ASSIGNMENT:
Reproduce verbatim the lines of the listing below, from the line containing "سوالات متداول" up to and including the line containing "4. از کجا بفهمیم چند شاخه میلگرد نیاز داریم؟".

============================================================

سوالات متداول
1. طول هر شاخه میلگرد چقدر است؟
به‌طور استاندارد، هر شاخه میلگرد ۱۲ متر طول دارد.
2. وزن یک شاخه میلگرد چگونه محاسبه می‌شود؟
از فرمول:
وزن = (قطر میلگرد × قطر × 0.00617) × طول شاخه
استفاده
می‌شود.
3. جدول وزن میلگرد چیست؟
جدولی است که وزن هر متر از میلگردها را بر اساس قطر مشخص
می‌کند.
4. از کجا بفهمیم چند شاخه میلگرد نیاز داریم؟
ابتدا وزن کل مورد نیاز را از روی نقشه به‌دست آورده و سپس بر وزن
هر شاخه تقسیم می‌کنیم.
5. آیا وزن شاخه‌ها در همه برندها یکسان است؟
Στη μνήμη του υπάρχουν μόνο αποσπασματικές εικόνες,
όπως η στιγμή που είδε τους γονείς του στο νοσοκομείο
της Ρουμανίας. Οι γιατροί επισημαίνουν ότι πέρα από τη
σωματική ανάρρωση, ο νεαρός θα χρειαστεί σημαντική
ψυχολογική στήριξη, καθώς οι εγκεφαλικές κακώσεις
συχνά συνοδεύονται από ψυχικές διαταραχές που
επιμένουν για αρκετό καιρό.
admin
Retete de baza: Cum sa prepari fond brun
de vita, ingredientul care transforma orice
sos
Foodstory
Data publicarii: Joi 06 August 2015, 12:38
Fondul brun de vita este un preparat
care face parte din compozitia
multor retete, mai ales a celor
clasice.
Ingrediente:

============================================================

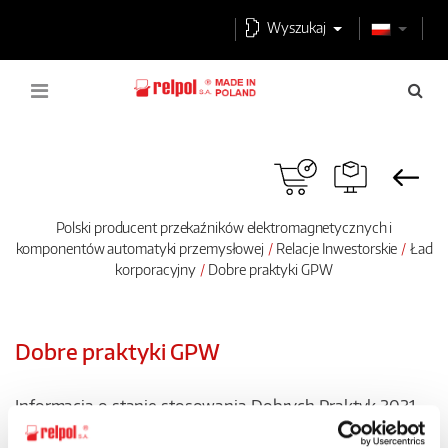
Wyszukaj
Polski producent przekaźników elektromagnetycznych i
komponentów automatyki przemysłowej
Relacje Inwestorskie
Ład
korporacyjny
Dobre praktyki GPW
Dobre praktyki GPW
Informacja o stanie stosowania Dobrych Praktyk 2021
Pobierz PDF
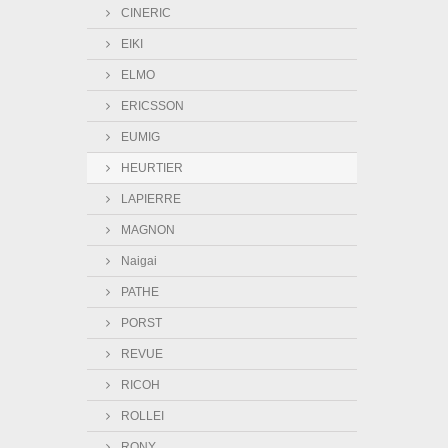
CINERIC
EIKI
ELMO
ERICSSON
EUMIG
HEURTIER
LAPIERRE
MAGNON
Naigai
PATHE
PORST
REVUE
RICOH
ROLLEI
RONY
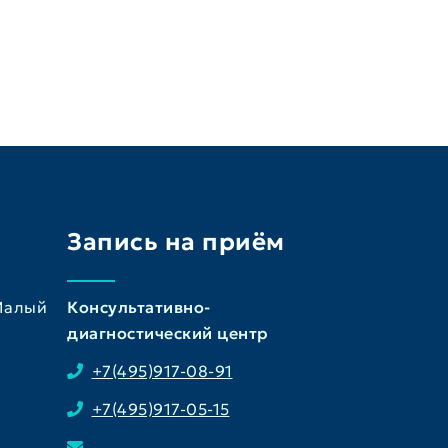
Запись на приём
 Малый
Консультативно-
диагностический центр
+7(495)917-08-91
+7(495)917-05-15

============================================================

SOLVED EXERCISE:
سوالات متداول
1. طول هر شاخه میلگرد چقدر است؟
به‌طور استاندارد، هر شاخه میلگرد ۱۲ متر طول دارد.
2. وزن یک شاخه میلگرد چگونه محاسبه می‌شود؟
از فرمول:
وزن = (قطر میلگرد × قطر × 0.00617) × طول شاخه
استفاده
می‌شود.
3. جدول وزن میلگرد چیست؟
جدولی است که وزن هر متر از میلگردها را بر اساس قطر مشخص
می‌کند.
4. از کجا بفهمیم چند شاخه میلگرد نیاز داریم؟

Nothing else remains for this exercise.